What are some of the biggest challenges in diagnosing infectious diseases?
Infectious diseases remain the leading cause of morbidity and mortality worldwide. Accurate diagnosis can be challenging due to the wide variety of pathogens that can cause essentially overlapping, or very similar, syndromes and diseases. While more novel technologies—such as syndromic multiplex polymerase chain reaction (PCR) panels, 16S ribosomal RNA sequencing, and matrix assisted laser desorption/ionization time-of-flight mass spectrometry (MALDI-TOF)—can shorten the time to diagnosis, it is estimated that up to 60 percent of infectious diseases are of unknown etiology.
What are the advantages and disadvantages of microbiologic cultures and PCR—the current gold standard methods for infection diagnosis?
The main advantages of these methods include their wide availability, understanding by both laboratorians and clinicians of the performance characteristics of these tests, and generally lower costs. A major disadvantage of these methods is that they are often performed serially, which can delay the ultimate diagnosis. Further, gaps remain in conventional approaches for the detection of many important pathogens—particularly invasive fungal infections and culture negative endocarditis—and these methods may require invasive procedures to obtain appropriate specimens.
How does metagenomic next-generation sequencing (mNGS) work, and how does its performance compare to microbiological culture methods?
mNGS has been a real boon to the field of microbiology. It enables the characterization of all different microorganisms represented in the specimen by determining their genomic sequences and comparing them to curated databases. It is culture independent, hypothesis free, and is totally unbiased because there is no targeting of specific microbes. In addition to being a potentially powerful diagnostic tool, it enables the discovery of novel pathogens.

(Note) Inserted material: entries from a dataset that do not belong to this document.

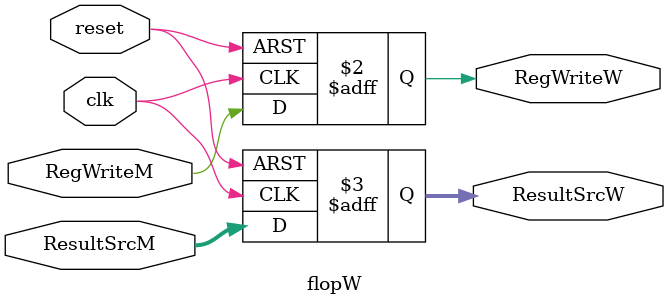
<source format=v>
module flopW (input  clk, reset,
              input  RegWriteM,
              input  [1:0] ResultSrcM,
              output reg RegWriteW,
              output reg [1:0] ResultSrcW);

  always @(posedge clk or posedge reset) begin 
    if (reset) begin 
      RegWriteW <= 1'b0; 
      ResultSrcW <= 2'b00; 
    end else begin 
      RegWriteW <= RegWriteM; 
      ResultSrcW <= ResultSrcM;
    end 
  end
endmodule
</source>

How can tests such as the Karius Test™, designed to detect microbial cell-free DNA (mcfDNA), improve upon current methods for infection diagnosis?
The Karius Test was developed in our CLIA-certified and CAP-accredited laboratory in Redwood City, California. It detects and quantifies microbial mcfDNA from plasma to help diagnose both deep-seated and blood stream infections. Total cfDNA is extracted and enriched during sample preparation and throughout NGS performance. The resulting sequences are then aligned with the clinically curated pathogen database, and the organisms present above a statistically significant threshold are reported as molecules per microliter, typically the next day after sample receipt. The main difference is that the Karius Test, a liquid biopsy, uses a single specimen (plasma) without the need to perform any invasive diagnostic procedures to detect more than 1,000 pathogens likely causing an infection—anywhere in the body—regardless of the site of infection, and the results are typically available within one day of sample receipt at our laboratory. Since the results are reported in molecules per microliter, it is possible to follow the concentration of the microbial cfDNA in the plasma. This is useful for applications where serial monitoring is used to show whether the intervention is effectively treating the infection.
The Karius Test was developed and its performance characteristics determined by Karius. This test has not been cleared or approved by the FDA, nor is it required to be. The Karius laboratory is certified under the Clinical Laboratory Improvement Amendments of 1988 (CLIA '88) and is accredited by the College of American Pathologists (CAP) to perform high-complexity clinical laboratory testing.